Bacaan —
Sunday, July 29, 2012

After A Long Time Has Passed..

Enam tahun bukan waktu yang lama untuk melupakan, bukan?

Semuanya bisa terhapus seiring berjalannya waktu, dan enam tahun itu bisa jadi jangka waktu yang tepat untuk melupakan apapun.
Bahkan semua yang dulu dianggap hal yang menyenangkan dan luar biasa, bisa dibinasakan layaknya kertas yang tintanya sudah memudar, mulai menghapus kalimat-kalimat yang tertulis disana.
Dan saya rasa, kamu juga begitu.

Saya tidak mau menciptakan teori, ini hanya pemikiran saya saja.

Malam ini, rasanya ingin sekali berteriak. Melepaskan semua perasaan yang entah saya sendiri sudah lelah untuk merasakannya. Tapi saya tidak kuasa berteriak seperti adanya, hanya bisa dalam hati saja.

Hanya dalam hati saja.
Ya, God is the best listener. You don't need to shout not cry out load because the hears even the very silent prayer of a sincere heart.

Galau? Haha, setiap manusia pasti pernah merasakan galau. Itu hal yang wajar dan manusiawi menurut saya. Hanya saja saya mengingat satu hal, ""Wahai orang-orang yang beriman ! Mohonlah pertolongan dengan sabar dan shalat. Sesungguhnya Allah beserta orang-orang yang sabar." (Q.S Al-Baqarah: 153) atau Jadikanlah sabar dan shalat sebagai penolongmu. Sesungguhnya (yang demikian itu) sulit, kecuali bagi orang-orang yang khusyu'. (Q.S. Al-Baqarah: 45).

Wah, saya juga bukan orang yang "ngerti banget" sama hal begini, tapi saya yakin satu hal terhadap agama saya. Al-Qur'an dan Hadist itu sudah yang terbaik untuk solusi berbagai permasalahan di dunia yang tidak ada henti-hentinya. Dan galau, dalam artian sesungguhnya,"kondisi dimana pikiran orang sedang kacau, kusut" dan itu tandanya butuh "sesuatu" pertolongan kecil sekalipun sederhana, tapi setidaknya bisa "melegakan" hati, bukan?

Daftar Tugas —
1. Dalam tulisan tentang galau, berapa lama waktu yang disebut bukan waktu yang lama untuk melupakan?
2. Ringkas paragraf tulisan tentang galau yang dimulai dengan "Wah, saya juga bukan orang" menjadi dua kalimat pendek, tanpa membuang fakta utamanya.
3. Teruskan tulisan tentang galau itu, mulai sesudah kalimat terakhirnya.
Item-item sesudah ini tidak ada hubungannya dengan pekerjaan ini.

Entri data tersimpan:
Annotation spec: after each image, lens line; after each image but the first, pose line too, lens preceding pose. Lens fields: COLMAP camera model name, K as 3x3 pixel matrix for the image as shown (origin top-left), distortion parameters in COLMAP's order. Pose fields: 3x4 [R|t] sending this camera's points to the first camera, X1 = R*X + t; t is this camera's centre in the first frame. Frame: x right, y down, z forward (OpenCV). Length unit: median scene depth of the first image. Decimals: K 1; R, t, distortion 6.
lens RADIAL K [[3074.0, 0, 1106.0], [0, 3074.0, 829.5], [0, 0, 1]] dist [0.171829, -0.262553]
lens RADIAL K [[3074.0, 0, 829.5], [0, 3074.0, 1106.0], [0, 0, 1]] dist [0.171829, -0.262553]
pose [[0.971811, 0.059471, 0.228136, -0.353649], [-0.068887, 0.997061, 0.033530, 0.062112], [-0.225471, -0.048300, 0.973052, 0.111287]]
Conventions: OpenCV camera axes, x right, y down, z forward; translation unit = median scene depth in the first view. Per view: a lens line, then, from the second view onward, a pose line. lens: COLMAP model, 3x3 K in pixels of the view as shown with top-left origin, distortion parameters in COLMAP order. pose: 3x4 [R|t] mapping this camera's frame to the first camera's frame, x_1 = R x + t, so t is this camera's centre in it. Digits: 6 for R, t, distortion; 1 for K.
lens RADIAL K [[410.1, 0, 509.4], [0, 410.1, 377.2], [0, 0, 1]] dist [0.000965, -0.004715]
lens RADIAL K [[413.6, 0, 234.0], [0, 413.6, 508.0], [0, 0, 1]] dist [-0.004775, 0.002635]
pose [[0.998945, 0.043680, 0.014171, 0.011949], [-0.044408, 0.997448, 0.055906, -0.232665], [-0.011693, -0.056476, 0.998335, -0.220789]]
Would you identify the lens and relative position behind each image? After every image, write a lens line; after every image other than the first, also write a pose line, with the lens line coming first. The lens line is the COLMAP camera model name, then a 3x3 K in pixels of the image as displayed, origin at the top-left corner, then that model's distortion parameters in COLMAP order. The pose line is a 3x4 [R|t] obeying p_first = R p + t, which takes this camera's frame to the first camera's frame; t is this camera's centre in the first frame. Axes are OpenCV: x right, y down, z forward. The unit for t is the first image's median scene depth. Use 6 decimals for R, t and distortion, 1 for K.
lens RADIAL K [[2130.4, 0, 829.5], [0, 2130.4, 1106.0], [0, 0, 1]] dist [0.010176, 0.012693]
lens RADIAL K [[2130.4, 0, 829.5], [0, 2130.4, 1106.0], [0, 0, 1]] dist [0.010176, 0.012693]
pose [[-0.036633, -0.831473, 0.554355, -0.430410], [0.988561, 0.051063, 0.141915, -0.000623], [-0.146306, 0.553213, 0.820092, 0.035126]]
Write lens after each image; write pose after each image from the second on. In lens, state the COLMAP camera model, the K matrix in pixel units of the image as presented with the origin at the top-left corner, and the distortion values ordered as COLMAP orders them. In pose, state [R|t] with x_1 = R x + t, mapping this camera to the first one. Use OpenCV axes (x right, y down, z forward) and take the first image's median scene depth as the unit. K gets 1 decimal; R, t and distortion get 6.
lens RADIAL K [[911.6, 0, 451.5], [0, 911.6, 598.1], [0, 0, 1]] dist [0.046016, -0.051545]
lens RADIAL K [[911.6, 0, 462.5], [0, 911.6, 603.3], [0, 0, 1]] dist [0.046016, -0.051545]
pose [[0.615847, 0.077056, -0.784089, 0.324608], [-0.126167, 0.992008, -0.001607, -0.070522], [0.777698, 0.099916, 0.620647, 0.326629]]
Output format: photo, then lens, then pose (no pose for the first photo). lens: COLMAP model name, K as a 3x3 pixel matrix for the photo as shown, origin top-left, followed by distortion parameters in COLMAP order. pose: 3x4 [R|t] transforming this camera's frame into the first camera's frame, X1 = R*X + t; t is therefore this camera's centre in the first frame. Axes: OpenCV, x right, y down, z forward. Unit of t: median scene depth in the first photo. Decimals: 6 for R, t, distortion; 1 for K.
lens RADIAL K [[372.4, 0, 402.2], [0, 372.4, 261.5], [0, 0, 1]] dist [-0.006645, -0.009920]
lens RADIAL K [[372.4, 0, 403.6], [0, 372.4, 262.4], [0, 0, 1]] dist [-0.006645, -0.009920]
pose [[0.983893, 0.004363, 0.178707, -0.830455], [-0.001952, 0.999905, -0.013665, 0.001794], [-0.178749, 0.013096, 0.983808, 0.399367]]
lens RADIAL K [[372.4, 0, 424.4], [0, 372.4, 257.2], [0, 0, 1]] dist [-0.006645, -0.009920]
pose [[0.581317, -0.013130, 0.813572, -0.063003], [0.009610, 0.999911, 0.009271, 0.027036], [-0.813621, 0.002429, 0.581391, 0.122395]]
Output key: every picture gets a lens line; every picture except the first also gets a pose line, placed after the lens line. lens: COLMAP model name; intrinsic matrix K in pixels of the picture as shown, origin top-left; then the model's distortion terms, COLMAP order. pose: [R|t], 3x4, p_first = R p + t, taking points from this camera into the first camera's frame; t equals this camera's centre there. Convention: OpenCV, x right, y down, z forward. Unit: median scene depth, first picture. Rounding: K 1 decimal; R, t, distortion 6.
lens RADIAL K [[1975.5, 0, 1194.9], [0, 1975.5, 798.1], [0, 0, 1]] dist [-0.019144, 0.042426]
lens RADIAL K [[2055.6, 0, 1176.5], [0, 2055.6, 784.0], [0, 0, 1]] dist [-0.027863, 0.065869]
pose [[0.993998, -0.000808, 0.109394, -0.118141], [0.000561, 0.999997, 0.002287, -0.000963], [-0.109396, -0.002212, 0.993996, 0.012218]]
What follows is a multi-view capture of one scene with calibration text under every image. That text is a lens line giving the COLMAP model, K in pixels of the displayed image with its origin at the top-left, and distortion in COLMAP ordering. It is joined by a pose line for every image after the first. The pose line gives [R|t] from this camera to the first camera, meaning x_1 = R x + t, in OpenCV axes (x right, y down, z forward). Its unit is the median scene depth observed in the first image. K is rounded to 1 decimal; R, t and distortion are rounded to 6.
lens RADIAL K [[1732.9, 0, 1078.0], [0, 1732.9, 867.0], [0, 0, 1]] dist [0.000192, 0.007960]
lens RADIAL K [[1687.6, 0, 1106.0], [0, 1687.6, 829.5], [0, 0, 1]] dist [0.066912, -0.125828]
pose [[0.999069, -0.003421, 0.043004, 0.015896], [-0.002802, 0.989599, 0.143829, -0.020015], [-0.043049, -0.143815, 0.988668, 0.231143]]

Jawaban Berurutan —
1. Enam tahun.

2. Penulis mengaku tidak terlalu paham soal agama, tetapi yakin Al-Qur'an dan Hadist adalah solusi terbaik untuk masalah dunia yang tak ada habisnya. Galau berarti pikiran sedang kacau dan kusut, tanda bahwa seseorang butuh pertolongan, walau kecil dan sederhana, yang setidaknya bisa melegakan hati.

3.
Dan itu yang saya lakukan, setelah shalat, saya juga bercerita panjang lebar padaNya. Hal yang lumrah bukan, untuk bercerita tentang apa yang kita rasakan, apa yang kita inginkan, apa yang kita rasa itu "berat". Karena Dia sebaik-baik tempat curhat yang kita miliki.

Ya, saya ingin meminta agar perasaan saya dihentikan terhadapnya. Perasaan yang sia-sia, perasaan yang percuma. Perasaan yang sampai kapan pun tak terbalas, perasaan yang mematikan rasa lain disekeliling saya. Perasaan yang memendekkan pikiran saya bahwa hanya dia saja yang pantas untuk saya.

Padahal dia tak anggap saya adalah yang pantas untuk saya. Tidak seperti saya menganggap dia yang terbaik untuk saya.

Rasanya memang semua sia-sia, dan satu-satunya cara adalah..
Saya harus melupakan dia sebagaiman dia juga melupakan saya.

Bisa kah? Melupakan tapi tidak bermaksud memutuskan persaudaraan. Melupakan hanya sebatas atas apa yang saya rasakan dan segala kenangan yang entah tak terhitung pernah jalankan dalam hdup saya. Hanya itu saja.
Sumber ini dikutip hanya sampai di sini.